▶ **WHAT TO PRODUCE**
Give every line of the items below as a Markdown table with two columns, Row and Line, with each row numbered and blank lines left out.

▶ **LISTING**
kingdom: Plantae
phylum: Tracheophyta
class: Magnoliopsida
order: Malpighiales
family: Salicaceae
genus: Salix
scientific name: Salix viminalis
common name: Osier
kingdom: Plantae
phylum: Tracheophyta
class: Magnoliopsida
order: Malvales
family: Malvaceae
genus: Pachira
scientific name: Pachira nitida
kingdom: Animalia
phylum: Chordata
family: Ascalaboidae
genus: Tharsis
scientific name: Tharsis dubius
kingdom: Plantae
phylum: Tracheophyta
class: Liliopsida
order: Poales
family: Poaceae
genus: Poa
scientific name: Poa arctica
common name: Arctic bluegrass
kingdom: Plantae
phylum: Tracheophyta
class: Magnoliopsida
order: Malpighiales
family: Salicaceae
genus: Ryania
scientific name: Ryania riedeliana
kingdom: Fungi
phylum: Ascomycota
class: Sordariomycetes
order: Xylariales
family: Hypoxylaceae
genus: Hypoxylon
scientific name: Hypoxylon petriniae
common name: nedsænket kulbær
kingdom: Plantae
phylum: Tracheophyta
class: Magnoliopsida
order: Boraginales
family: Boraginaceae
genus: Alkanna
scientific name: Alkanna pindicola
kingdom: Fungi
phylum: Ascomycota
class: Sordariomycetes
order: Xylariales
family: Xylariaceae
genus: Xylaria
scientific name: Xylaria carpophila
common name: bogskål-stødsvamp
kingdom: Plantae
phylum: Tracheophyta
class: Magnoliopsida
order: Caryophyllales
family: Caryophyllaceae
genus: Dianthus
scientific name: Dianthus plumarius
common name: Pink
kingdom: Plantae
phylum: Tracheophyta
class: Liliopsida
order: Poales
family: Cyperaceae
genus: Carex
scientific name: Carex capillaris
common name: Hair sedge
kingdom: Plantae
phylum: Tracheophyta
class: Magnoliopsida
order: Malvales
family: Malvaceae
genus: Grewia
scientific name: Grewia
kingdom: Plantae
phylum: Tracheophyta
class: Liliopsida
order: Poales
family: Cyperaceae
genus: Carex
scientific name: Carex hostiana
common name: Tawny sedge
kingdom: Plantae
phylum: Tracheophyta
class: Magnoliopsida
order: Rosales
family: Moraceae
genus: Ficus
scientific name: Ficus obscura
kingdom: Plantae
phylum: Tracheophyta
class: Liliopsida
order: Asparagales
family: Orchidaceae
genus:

▶ **THE COMPLETED TASK**
| Row | Line |
|---|---|
| 1 | kingdom: Plantae |
| 2 | phylum: Tracheophyta |
| 3 | class: Magnoliopsida |
| 4 | order: Malpighiales |
| 5 | family: Salicaceae |
| 6 | genus: Salix |
| 7 | scientific name: Salix viminalis |
| 8 | common name: Osier |
| 9 | kingdom: Plantae |
| 10 | phylum: Tracheophyta |
| 11 | class: Magnoliopsida |
| 12 | order: Malvales |
| 13 | family: Malvaceae |
| 14 | genus: Pachira |
| 15 | scientific name: Pachira nitida |
| 16 | kingdom: Animalia |
| 17 | phylum: Chordata |
| 18 | family: Ascalaboidae |
| 19 | genus: Tharsis |
| 20 | scientific name: Tharsis dubius |
| 21 | kingdom: Plantae |
| 22 | phylum: Tracheophyta |
| 23 | class: Liliopsida |
| 24 | order: Poales |
| 25 | family: Poaceae |
| 26 | genus: Poa |
| 27 | scientific name: Poa arctica |
| 28 | common name: Arctic bluegrass |
| 29 | kingdom: Plantae |
| 30 | phylum: Tracheophyta |
| 31 | class: Magnoliopsida |
| 32 | order: Malpighiales |
| 33 | family: Salicaceae |
| 34 | genus: Ryania |
| 35 | scientific name: Ryania riedeliana |
| 36 | kingdom: Fungi |
| 37 | phylum: Ascomycota |
| 38 | class: Sordariomycetes |
| 39 | order: Xylariales |
| 40 | family: Hypoxylaceae |
| 41 | genus: Hypoxylon |
| 42 | scientific name: Hypoxylon petriniae |
| 43 | common name: nedsænket kulbær |
| 44 | kingdom: Plantae |
| 45 | phylum: Tracheophyta |
| 46 | class: Magnoliopsida |
| 47 | order: Boraginales |
| 48 | family: Boraginaceae |
| 49 | genus: Alkanna |
| 50 | scientific name: Alkanna pindicola |
| 51 | kingdom: Fungi |
| 52 | phylum: Ascomycota |
| 53 | class: Sordariomycetes |
| 54 | order: Xylariales |
| 55 | family: Xylariaceae |
| 56 | genus: Xylaria |
| 57 | scientific name: Xylaria carpophila |
| 58 | common name: bogskål-stødsvamp |
| 59 | kingdom: Plantae |
| 60 | phylum: Tracheophyta |
| 61 | class: Magnoliopsida |
| 62 | order: Caryophyllales |
| 63 | family: Caryophyllaceae |
| 64 | genus: Dianthus |
| 65 | scientific name: Dianthus plumarius |
| 66 | common name: Pink |
| 67 | kingdom: Plantae |
| 68 | phylum: Tracheophyta |
| 69 | class: Liliopsida |
| 70 | order: Poales |
| 71 | family: Cyperaceae |
| 72 | genus: Carex |
| 73 | scientific name: Carex capillaris |
| 74 | common name: Hair sedge |
| 75 | kingdom: Plantae |
| 76 | phylum: Tracheophyta |
| 77 | class: Magnoliopsida |
| 78 | order: Malvales |
| 79 | family: Malvaceae |
| 80 | genus: Grewia |
| 81 | scientific name: Grewia |
| 82 | kingdom: Plantae |
| 83 | phylum: Tracheophyta |
| 84 | class: Liliopsida |
| 85 | order: Poales |
| 86 | family: Cyperaceae |
| 87 | genus: Carex |
| 88 | scientific name: Carex hostiana |
| 89 | common name: Tawny sedge |
| 90 | kingdom: Plantae |
| 91 | phylum: Tracheophyta |
| 92 | class: Magnoliopsida |
| 93 | order: Rosales |
| 94 | family: Moraceae |
| 95 | genus: Ficus |
| 96 | scientific name: Ficus obscura |
| 97 | kingdom: Plantae |
| 98 | phylum: Tracheophyta |
| 99 | class: Liliopsida |
| 100 | order: Asparagales |
| 101 | family: Orchidaceae |
| 102 | genus: |